◆ Fragmento mostrado:
---+---
A pesar de que la Ley Federal de Competencia podría prohibirle a Wal-Mart su participación en la compra de los puntos de venta de Grupo Gigante, el formato bajo el que se estaría realizando el proceso de transacción permite su participación: el arrendamiento.
Un documento fechado en septiembre pasado de los grupos financieros IXE y Citigroup, muestra que la firma estructura el proceso en una transferencia de activos y derechos, y no incluiría la venta de acciones de la compañía ni ninguna de sus filiales.
En el informe a inversionistas, del que Excélsior tiene copia, se establece que la transacción incluye la transferencia de todos los acuerdos de arrendamientos relacionados con cada una de las ubicaciones de las tiendas.
Se suma un acuerdo de no competencia para impedir a cualquier entidad, directa o indirecta controlada por Grupo Gigante, participe en el sector de supermercado en México, así como la venta transferencia y arreglo de los inventarios, instalaciones fijas, cuentas por cobrar y por pagar relacionadas con cada tienda.
Eduardo Pérez Motta, titular de la Cofeco, aseguró la semana pasada que ya han recibido notificaciones de las empresas interesadas en entrar en el proceso.
Hasta ayer cuatro empresas habían solicitado a la Cofeco el permiso para poder entrar en la puja, entre las que sobresale el nombre de la firma chilena Cencosud, así como Soriana y Comercial Mexicana. Sobre la posibilidad de que Wal-Mart tenga la aprobación, dijo que es una decisión del pleno de la comisón.
---+---
◆ Material de estudio:
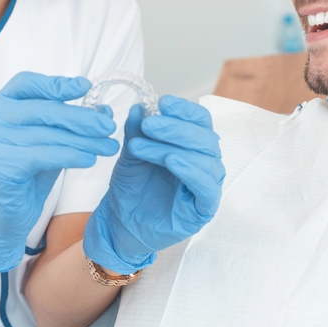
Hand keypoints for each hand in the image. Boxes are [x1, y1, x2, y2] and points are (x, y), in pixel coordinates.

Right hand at [0, 73, 118, 271]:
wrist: (5, 217)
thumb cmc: (27, 175)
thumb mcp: (51, 142)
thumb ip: (71, 124)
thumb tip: (104, 109)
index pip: (26, 83)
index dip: (56, 83)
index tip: (86, 86)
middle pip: (41, 110)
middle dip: (80, 117)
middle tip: (108, 125)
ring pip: (46, 134)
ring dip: (83, 140)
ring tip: (109, 145)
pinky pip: (41, 155)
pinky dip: (69, 155)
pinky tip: (90, 159)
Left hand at [83, 96, 224, 273]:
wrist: (120, 224)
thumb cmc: (131, 189)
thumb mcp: (132, 153)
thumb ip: (138, 131)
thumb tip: (141, 107)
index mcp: (193, 147)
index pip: (200, 121)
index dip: (185, 109)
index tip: (162, 102)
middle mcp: (205, 164)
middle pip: (204, 138)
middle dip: (175, 127)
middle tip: (149, 124)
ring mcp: (207, 187)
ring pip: (204, 159)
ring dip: (173, 147)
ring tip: (142, 146)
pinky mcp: (204, 209)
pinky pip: (206, 187)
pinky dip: (191, 171)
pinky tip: (172, 161)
---+---
◆ Instrucciones de la tarea: Copia el tramo del fragmento mostrado que empieza en las palabras "A pesar de que" y termina después de "de las tiendas.", y cambia "informe" por "reporte".

◆ Ejercicio resuelto:
A pesar de que la Ley Federal de Competencia podría prohibirle a Wal-Mart su participación en la compra de los puntos de venta de Grupo Gigante, el formato bajo el que se estaría realizando el proceso de transacción permite su participación: el arrendamiento.
Un documento fechado en septiembre pasado de los grupos financieros IXE y Citigroup, muestra que la firma estructura el proceso en una transferencia de activos y derechos, y no incluiría la venta de acciones de la compañía ni ninguna de sus filiales.
En el reporte a inversionistas, del que Excélsior tiene copia, se establece que la transacción incluye la transferencia de todos los acuerdos de arrendamientos relacionados con cada una de las ubicaciones de las tiendas.